Static Methods and Angular 2 Services in JavaScript ES6

Ore picture Ore · Jan 25, 2017 · Viewed 40.7k times · Source

While coding an app with Angular 2 and multiple calculation services I faced the following questions:

  1. When do I use static in a Angular service provided on application level? Is that nonsense?
  2. How does a static method reflect on performance? Lets say a couple hundret objects call at the same time the same static method. Is this method instantiated more than once?

This is a snap of the class, that provides me multiple calculation methods and is instantiated on application level:

@Injectable()
export class FairnessService {
  constructor(){}
  private static calculateProcentValue(value: number, from: number): number {
    return (Math.abs(value) / Math.abs(from)) * 100;
  }
  public static calculateAllocationWorth(allocation: Allocation): number {
    ...
  }
}

Thanks for helping.

Answer

seidme picture seidme · Jan 26, 2017
  1. Static methods of a class, unlike instance methods, belong to (are visible on) the class itself (not an instance of it). They do not depend on the instance members of a class and will usually take input from the parameters, perform actions on it, and return some result. They act independently.
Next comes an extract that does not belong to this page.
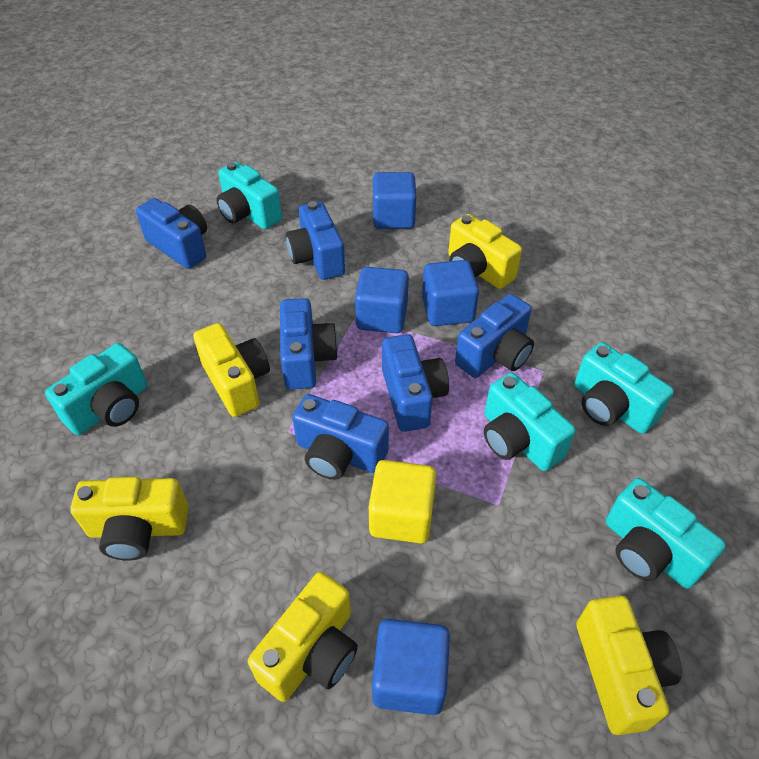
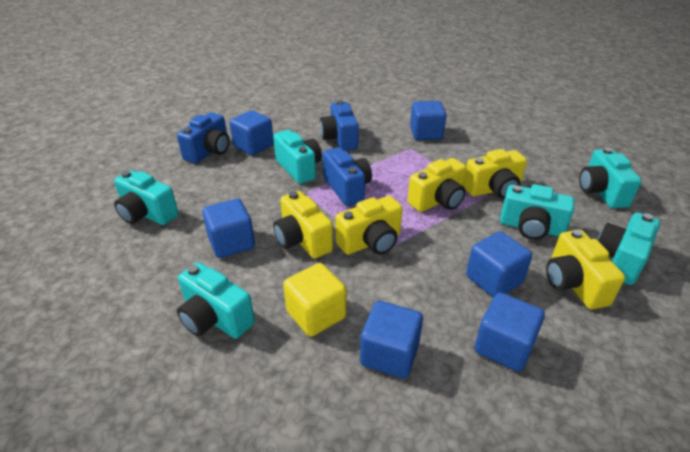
blue camera: 6 -> 3
blue cube: 4 -> 6
turquoise camera: 5 -> 6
They do make sense in Angular services. There are situations where we can't / don't actually need to use an instance of the service, and we can't / don't want to make a new dependency on it, we only need access to the methods our service carries. Here static members come in.

The example of using the static method defined in the service:

import { FairnessService } from './fairness.service';

export class MyComponent {

    constructor() {
        // This is just an example of accessing the static members of a class.
        // Note we didn't inject the service, nor manually instantiate it like: let a = new A();
        let value = FairnessService.calculatePercentValue(5, 50);
        let value2 = FairnessService.calculatePercentValue(2, 80);

        console.log(value); // => 10
        console.log(value2); // => 2.5
    }
}
  1. Static methods have no impact on the performance. As we've ascertained above, they do not depend on any instance of the class, and invoking those methods will in no way instantiate the class.